In a post, the company said the problem had been due to an update that included flawed logic, causing server records to be removed but not AWS servers or other cloud servers.
One customer got in touch this morning to complain the company had yet to issue an apology or discuss compensation.
He said: "Yesterday, one of our customer websites stopped working as the database server was no longer contactable.
"It turns out that Scalr [had] accidentally removed all their DNS entries, resulting in another server being spawned for us in AWS, without our knowledge, even though there was no issue with the existing server.
"This obviously cost us, no just [in] lost revenue and downtime, but [also because] we were then paying for a second server we did not need," he claimed.
The Register has contacted Scalr for a comment.
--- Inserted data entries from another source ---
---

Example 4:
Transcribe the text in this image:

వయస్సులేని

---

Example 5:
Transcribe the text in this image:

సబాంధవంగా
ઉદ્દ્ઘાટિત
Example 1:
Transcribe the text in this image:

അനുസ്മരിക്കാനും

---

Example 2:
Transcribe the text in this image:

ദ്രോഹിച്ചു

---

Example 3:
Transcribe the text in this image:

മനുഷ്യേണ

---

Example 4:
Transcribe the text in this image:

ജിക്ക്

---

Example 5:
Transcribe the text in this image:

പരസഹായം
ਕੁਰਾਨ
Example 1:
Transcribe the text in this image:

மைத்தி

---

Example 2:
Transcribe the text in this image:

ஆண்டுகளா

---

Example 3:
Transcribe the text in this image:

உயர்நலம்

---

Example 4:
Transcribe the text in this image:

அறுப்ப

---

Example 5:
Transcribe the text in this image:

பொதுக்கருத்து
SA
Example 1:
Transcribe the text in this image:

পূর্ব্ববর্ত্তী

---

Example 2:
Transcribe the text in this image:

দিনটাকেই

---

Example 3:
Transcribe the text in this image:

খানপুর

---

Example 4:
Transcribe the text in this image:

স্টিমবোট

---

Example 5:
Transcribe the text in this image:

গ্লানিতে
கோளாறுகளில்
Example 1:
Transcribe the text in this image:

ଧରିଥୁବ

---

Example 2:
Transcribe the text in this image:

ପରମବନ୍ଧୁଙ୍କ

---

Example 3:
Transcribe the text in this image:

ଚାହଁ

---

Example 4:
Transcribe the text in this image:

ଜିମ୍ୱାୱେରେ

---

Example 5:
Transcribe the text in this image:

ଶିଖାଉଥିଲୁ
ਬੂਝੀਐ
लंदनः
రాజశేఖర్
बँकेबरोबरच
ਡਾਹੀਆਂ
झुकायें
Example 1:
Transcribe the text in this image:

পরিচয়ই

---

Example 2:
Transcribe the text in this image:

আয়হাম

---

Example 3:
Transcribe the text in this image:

Other customers complained on Twitter:
A great big thank you to @scalr who tried to terminate all our servers yesterday. Great job!— Oliver Sale (@oliversale) July 19, 2016
Thank you @scalr for attempting to terminate all our servers. What a mess!— MailBigFile (@mailbigfile) July 18, 2016
Updated at 11:32 UTC, 19 July to add: Sebastian Stadil, Scalr's CEO, said the company had apologised privately to all its customers and intends to post a further statement on its website.
He said: "Users have every right to be angry and voice their frustration. I know I've been frustrated when services I use are down, so I can sympathise."
He added: "Operations professionals know that outages come with the territory. In fact, the 'blameless' devops culture comes from this: learn from mistakes, improve, share your experience. Tomorrow's statement will do just that. Explain what happened, how we handled it, what we're doing to improve, and what others can learn from this experience.
"Lastly, I want to point out that everyone in the team behaved admirably yesterday, and some worked 30 hours straight to get this resolved for every customer, with the first resolutions by within three hours of detection. I myself have been up for 22 hours and am about to get some rest."